> _Task objective_
Which rows below contain the word "Friday", with case counting? Pull out each of those rows word for word.

> _Data for this exercise_
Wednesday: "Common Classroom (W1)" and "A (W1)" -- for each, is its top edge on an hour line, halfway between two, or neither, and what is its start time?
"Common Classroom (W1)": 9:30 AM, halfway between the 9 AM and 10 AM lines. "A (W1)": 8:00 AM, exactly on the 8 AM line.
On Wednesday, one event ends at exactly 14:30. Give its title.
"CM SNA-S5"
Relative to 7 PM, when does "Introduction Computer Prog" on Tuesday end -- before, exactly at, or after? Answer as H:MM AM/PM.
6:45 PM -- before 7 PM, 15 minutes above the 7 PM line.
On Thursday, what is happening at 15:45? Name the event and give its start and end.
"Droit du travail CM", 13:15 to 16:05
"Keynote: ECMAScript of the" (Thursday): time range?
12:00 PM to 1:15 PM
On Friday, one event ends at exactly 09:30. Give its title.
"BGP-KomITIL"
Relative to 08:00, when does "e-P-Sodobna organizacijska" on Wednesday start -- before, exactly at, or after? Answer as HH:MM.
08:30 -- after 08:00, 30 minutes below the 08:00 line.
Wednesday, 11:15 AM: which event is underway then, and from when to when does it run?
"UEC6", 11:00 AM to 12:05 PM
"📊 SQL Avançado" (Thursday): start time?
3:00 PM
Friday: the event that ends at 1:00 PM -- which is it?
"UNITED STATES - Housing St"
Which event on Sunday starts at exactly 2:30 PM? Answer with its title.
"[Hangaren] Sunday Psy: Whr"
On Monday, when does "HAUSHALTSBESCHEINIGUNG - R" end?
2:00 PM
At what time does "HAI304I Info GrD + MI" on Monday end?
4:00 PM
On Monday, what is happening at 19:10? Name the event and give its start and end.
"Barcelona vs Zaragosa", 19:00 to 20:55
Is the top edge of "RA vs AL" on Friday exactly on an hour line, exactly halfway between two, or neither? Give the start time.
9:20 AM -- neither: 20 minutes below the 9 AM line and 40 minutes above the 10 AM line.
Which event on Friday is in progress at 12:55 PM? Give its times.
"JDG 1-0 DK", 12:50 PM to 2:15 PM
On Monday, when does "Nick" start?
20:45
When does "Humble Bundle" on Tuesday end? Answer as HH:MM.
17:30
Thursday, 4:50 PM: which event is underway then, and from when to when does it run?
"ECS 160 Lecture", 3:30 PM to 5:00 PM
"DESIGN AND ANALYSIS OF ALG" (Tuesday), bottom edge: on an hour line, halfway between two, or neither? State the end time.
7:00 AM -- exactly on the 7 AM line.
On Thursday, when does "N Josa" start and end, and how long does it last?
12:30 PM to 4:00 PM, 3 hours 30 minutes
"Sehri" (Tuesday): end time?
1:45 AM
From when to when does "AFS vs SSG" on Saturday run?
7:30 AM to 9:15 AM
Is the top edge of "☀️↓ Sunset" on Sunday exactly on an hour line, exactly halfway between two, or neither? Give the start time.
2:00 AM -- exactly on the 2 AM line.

> _Written response_
On Friday, one event ends at exactly 09:30. Give its title.
Friday: the event that ends at 1:00 PM -- which is it?
Is the top edge of "RA vs AL" on Friday exactly on an hour line, exactly halfway between two, or neither? Give the start time.
Which event on Friday is in progress at 12:55 PM? Give its times.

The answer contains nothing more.